Rep. Travis Cummings, the incumbent’s best friend, will be there with House colleagues Chuck Brannan, Chuck Clemons, and non-Chucks Bobby Payne and Charlie Stone.
A cavalcade of county level politicians will also be in attendance.
Mrs. Bradley will be raising money for two accounts.
The Jennifer Bradley for State Senate campaign has a $1,000 maximum contribution. Odds are favorable that Mrs. Bradley may draw some checks that approach that threshold.
The incumbent’s perpetually-active Working for Florida’s Families political committee will, appropriately enough, stay in the family.
For those who seek to write checks of $1,001 or more, that account can handle those contributions.
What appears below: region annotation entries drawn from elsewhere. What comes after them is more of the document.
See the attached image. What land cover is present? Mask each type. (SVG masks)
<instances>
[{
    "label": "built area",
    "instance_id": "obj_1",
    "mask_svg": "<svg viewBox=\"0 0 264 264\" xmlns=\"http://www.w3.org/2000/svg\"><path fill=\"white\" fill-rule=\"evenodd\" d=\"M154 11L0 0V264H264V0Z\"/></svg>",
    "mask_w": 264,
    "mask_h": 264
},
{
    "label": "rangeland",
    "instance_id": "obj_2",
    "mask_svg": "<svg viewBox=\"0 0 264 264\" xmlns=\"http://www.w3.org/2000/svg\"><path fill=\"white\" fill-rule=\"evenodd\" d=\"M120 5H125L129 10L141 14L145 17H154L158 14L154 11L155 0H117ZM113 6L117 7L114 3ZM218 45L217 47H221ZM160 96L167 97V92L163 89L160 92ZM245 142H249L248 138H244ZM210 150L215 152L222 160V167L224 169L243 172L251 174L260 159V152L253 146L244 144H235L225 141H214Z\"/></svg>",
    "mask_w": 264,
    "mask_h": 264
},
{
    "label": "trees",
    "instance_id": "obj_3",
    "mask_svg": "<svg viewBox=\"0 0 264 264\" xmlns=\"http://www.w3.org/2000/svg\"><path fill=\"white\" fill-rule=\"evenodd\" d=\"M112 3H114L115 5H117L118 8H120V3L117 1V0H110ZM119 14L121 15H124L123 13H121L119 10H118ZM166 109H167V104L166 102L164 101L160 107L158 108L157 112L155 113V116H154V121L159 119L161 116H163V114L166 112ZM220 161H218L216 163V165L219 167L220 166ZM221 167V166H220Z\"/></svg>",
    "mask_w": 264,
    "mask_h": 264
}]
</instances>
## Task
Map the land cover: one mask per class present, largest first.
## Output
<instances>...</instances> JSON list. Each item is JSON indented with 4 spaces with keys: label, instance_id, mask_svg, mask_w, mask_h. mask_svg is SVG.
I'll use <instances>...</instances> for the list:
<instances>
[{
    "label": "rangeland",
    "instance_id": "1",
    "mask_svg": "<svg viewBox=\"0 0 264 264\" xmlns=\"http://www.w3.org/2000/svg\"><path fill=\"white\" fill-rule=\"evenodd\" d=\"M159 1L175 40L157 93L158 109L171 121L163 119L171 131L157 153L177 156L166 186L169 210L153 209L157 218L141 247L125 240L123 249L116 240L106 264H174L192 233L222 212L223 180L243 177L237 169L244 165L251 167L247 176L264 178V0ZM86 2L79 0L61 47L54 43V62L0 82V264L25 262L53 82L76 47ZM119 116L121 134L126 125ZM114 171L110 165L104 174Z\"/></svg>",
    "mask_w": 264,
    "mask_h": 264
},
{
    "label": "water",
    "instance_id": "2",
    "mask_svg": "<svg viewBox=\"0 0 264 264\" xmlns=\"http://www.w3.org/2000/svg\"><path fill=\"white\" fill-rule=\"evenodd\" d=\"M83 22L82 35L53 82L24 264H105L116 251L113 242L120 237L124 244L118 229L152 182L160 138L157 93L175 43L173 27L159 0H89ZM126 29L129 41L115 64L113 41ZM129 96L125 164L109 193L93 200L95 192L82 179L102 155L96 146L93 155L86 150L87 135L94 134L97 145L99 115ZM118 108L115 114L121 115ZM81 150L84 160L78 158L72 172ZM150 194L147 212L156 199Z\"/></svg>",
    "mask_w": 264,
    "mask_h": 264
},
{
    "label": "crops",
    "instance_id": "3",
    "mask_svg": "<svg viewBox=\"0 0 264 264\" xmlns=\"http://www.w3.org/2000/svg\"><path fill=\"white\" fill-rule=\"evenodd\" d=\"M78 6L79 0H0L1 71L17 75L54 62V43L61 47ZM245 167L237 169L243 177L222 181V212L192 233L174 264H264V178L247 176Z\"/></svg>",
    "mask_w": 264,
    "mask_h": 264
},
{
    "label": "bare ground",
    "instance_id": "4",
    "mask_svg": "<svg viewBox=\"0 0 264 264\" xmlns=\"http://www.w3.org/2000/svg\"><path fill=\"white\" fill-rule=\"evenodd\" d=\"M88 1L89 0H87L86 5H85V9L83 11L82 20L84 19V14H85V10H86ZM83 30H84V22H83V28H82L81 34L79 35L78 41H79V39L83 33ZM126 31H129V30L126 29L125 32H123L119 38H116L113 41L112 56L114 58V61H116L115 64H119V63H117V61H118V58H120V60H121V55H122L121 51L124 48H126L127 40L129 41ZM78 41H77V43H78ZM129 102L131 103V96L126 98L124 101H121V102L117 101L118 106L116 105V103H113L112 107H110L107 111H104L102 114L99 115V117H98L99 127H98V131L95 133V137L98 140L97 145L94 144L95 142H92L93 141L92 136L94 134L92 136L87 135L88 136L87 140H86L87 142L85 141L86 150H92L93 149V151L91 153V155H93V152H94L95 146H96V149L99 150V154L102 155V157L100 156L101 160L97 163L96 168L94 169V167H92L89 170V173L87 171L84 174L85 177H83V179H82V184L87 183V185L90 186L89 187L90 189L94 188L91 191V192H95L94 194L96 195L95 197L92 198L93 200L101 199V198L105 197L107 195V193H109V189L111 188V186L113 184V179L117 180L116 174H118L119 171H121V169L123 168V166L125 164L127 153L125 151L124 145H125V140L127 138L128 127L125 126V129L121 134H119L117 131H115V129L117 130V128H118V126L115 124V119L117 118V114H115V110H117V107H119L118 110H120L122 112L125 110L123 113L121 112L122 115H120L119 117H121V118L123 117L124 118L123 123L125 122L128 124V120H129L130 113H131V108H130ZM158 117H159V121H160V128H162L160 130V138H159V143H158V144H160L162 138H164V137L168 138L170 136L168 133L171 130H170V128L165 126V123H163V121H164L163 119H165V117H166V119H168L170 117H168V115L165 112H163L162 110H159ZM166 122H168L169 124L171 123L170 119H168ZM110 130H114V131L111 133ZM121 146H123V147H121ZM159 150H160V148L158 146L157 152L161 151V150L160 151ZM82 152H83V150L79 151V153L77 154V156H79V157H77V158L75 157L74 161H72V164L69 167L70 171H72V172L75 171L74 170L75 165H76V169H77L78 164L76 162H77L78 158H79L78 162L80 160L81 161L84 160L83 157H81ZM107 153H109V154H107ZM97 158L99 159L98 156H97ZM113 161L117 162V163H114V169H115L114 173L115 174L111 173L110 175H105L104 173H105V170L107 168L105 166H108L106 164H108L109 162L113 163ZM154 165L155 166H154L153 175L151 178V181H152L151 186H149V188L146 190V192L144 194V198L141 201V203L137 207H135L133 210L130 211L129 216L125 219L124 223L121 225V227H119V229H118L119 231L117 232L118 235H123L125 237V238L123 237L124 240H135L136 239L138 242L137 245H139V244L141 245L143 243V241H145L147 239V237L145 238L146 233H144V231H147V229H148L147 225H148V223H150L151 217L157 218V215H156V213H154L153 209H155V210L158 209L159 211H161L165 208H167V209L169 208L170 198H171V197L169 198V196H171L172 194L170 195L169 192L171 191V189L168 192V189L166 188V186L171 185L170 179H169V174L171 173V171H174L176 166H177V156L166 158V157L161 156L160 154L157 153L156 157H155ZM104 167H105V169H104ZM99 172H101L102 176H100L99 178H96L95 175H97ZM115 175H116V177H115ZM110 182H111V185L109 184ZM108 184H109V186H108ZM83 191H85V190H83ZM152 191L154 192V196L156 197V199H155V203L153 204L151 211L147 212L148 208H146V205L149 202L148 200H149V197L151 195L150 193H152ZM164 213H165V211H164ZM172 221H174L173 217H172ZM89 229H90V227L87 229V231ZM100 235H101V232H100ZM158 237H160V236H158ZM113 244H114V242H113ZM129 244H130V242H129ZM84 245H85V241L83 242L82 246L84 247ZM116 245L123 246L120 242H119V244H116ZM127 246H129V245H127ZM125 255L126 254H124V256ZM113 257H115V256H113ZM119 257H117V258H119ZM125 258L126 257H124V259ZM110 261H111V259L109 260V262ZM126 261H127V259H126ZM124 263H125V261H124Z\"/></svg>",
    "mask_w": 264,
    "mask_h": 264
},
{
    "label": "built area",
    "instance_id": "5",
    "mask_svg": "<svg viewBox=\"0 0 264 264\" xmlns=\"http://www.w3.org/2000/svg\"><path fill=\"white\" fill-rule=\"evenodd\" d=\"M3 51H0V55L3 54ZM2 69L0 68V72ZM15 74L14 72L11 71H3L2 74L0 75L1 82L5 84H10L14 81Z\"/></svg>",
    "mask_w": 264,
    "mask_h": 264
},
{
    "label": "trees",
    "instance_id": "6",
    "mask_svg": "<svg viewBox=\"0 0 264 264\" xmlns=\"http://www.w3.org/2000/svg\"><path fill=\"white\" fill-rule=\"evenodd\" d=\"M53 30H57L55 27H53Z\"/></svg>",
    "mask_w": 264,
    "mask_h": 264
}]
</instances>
Currently, roughly $650,000 sits in the committee coffers, suggesting that the candidate will have some resources to get her message to the voters.
Bradley, a lawyer and the owner of Hibernia Property Management, is currently the only major party candidate vying for the seat. She joins Libertarian Matthew Charles McCary.
SD 5 covers a broad swath of North Florida, including the whole of Baker, Bradford, Clay, Columbia, Dixie, Gilchrist, Lafayette, Levy, Suwannee and Union counties as well as a piece of western Marion County.
The district has a definite GOP advantage — according to the most recent statistics from the Florida Division of Elections, about 51 percent of the district’s voters are registered Republicans while about 29 percent are registered Democrats.
In 2016, the last time the seat was on the ballot, Bradley didn’t face a challenger. That cycle also saw the district go for President Donald Trump at the top of the ticket by a 3-to-1 margin.